La psychologie génétique : psychologie ou physiologie ?

Cependant, face au monopole que la psychanalyse tend à acquérir dans les premiers temps de la Ligue, Decroly intervient pour tempérer l'importance à accorder au côté affectif du psychisme enfantin : ‘« Notre psychisme présente deux faces, deux sens de relations : action du moral sur le mental, du coeur sur la raison ; ou action de la raison sur l'affectif, du mental sur le moral »’ 419. Devant une nature psychiquement double, « l'éducateur doit chercher un compromis » entre éducation du sentiment et éducation de l'intelligence. Cette intervention est révélatrice des difficultés qui ont jalonné toute l'histoire du mouvement. En prenant le parti de la vérité sur l'enfant, l'Education nouvelle choisissait la science - pouvait-elle faire un autre choix à l'époque où elle s'est développée ? - , mais en optant pour la science elle se heurtait en réalité à la multiplicité scientifique. Une diversité dont l'effet inévitable sera la multiplication des regards portés sur l'enfant et la division de sa nature. Ainsi, quand Decroly évoque l'importance du « coeur sur la raison », rappelle-t-il que l'affectivité n'est qu'une dimension de la nature humaine et que s'il faut compter également avec le mental, il ne faut pas oublier que l'enfant est aussi un être de chair, une entité biologique.

Au congrès d'Heidelberg, il ne fait aucun doute pour Marcault420 que ‘« l'Education s'adresse plus efficacement aux énergies créatrices (intuition, spontanéité et intérêt), qu'aux automatismes de la conscience (mémoire, raisonnement et logique) »’ 421. La tâche de la science contemporaine consiste en l'union de ces deux aspects de façon à ‘« constituer une psychologie de la conscience créatrice, c'est-à-dire de son évolution »’ 422, ce qui résume bien en soi selon Marcault le but de la psychologie génétique. Celle-ci doit parvenir à dépasser la simple utilisation de la méthode physiologique qui ne fait qu'expliquer le développement des fonctions car ‘« la psychologie est un champ d'étude privilégié ; tandis que la synthèse physiologique échappe au biologiste, la synthèse psychique, le moi, est accessible au psychologue. Il est vrai en psychologie que l'oeil voit et se voit »’ 423. Cependant, quatorze ans plus tard, Pour l'ère nouvelle publiait un extrait de l'introduction de l'ouvrage de Marcault, L'éducation de demain 424, dans lequel il consacre la réconciliation de la psychologie et de la physiologie au bénéfice de la connaissance de l'enfant : ‘« C'est en effet dans son unité totale qu'on l'étudie aujourd'hui. Les sciences théoriques, physiologie et psychologie, se sont rejointes comme ont commencé à se rejoindre aussi leurs sciences appliquées, la médecine et l'éducation »’ 425. Il différencie l'instruction de l'éducation, la première a charge de culture et s'opère dans une sorte d'hérédité sociale, la seconde s'apparente à la création que permet l'infini des variations individuelles. Et les découvertes psychologiques modernes montrent à l'évidence ce qu'il appelle ‘« la loi de variation spirituelle »’ 426. Mais aussi ce qu'il appelait en 1925 « conscience créatrice »427...

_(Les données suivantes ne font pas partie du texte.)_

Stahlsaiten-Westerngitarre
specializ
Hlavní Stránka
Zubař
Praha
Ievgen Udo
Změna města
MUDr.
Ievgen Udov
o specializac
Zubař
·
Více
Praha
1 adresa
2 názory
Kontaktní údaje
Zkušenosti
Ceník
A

De congrès en congrès, le choix d'un fondement scientifique rebondit à l'intérieur de l'Education nouvelle. Parce qu'elle a fait le choix de la positivité, elle n'a pas pu choisir entre toutes les orientations scientifiques. Parce qu'elle se voulait progressive, elle a évolué au gré des découvertes de la science.

Notes
419.

« Comment l'éducation intellectuelle contribue à sublimer les tendances », P.E.N., n°8, octobre 1923, p. 117.

420.

Professeur à l'Université de Clermont-Ferrand.

421.

« Psychologie de la conscience créatrice », P.E.N., n°17, octobre 1925, p. 14.

422.

Ibid.

423.

Ibid.

424.

Livre que Marcault a écrit en collaboration avec Thérèse Brosse et publié à la Librairie Alcan, à Paris.

425.

« L'éducation de demain », P.E.N., n°149, août-septembre-octobre 1939, p. 199.

426.

Id., p. 201.

427.

Voir « Psychologie de la conscience créatrice », art. cit.